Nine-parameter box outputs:
****************************************

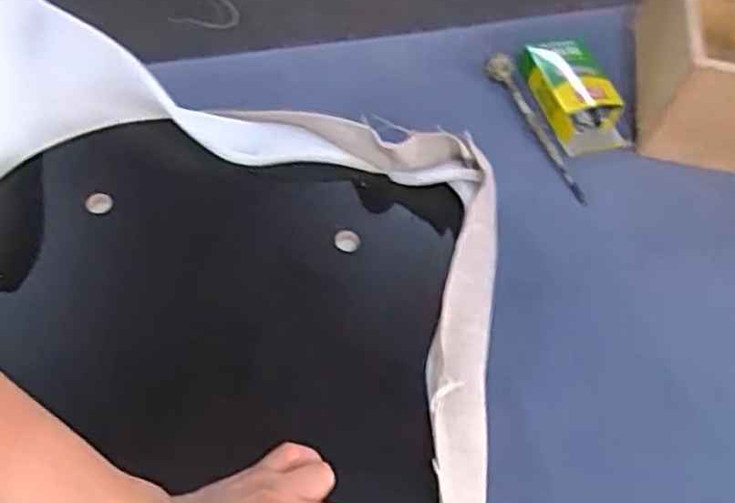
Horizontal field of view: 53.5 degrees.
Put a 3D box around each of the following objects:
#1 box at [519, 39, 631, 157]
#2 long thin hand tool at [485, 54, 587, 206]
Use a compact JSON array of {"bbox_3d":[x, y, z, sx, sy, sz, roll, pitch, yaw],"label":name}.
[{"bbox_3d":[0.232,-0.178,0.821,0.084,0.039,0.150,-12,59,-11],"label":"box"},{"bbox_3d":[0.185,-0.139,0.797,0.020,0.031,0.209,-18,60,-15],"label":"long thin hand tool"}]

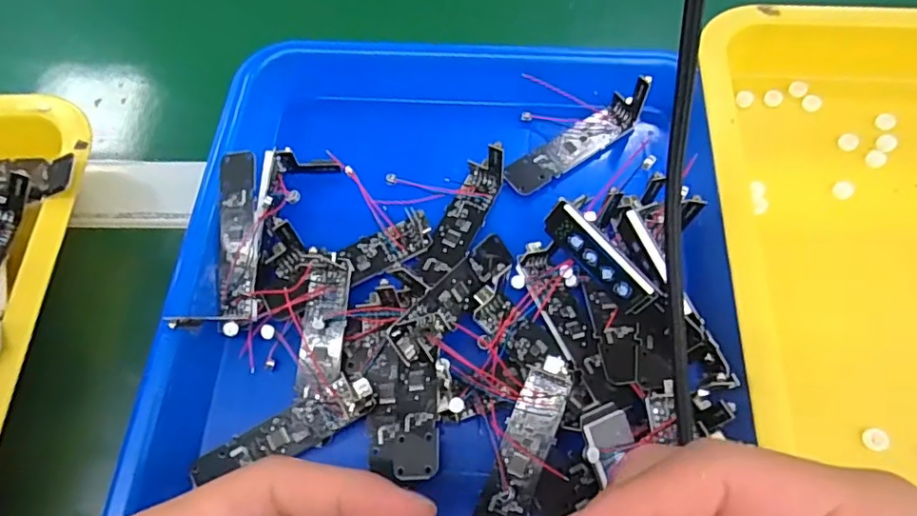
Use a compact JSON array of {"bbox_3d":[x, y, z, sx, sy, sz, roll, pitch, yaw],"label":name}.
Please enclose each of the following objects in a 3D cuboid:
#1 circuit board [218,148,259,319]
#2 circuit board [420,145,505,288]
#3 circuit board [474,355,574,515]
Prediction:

****************************************

** WHAT YOU NEED TO DO **
Retype all of the data above word for word, excluding the pictures.

** ANSWER AREA **
Horizontal field of view: 53.5 degrees.
Put a 3D box around each of the following objects:
#1 box at [519, 39, 631, 157]
#2 long thin hand tool at [485, 54, 587, 206]
Use a compact JSON array of {"bbox_3d":[x, y, z, sx, sy, sz, roll, pitch, yaw],"label":name}.
[{"bbox_3d":[0.232,-0.178,0.821,0.084,0.039,0.150,-12,59,-11],"label":"box"},{"bbox_3d":[0.185,-0.139,0.797,0.020,0.031,0.209,-18,60,-15],"label":"long thin hand tool"}]

Use a compact JSON array of {"bbox_3d":[x, y, z, sx, sy, sz, roll, pitch, yaw],"label":name}.
Please enclose each of the following objects in a 3D cuboid:
#1 circuit board [218,148,259,319]
#2 circuit board [420,145,505,288]
#3 circuit board [474,355,574,515]
Prediction:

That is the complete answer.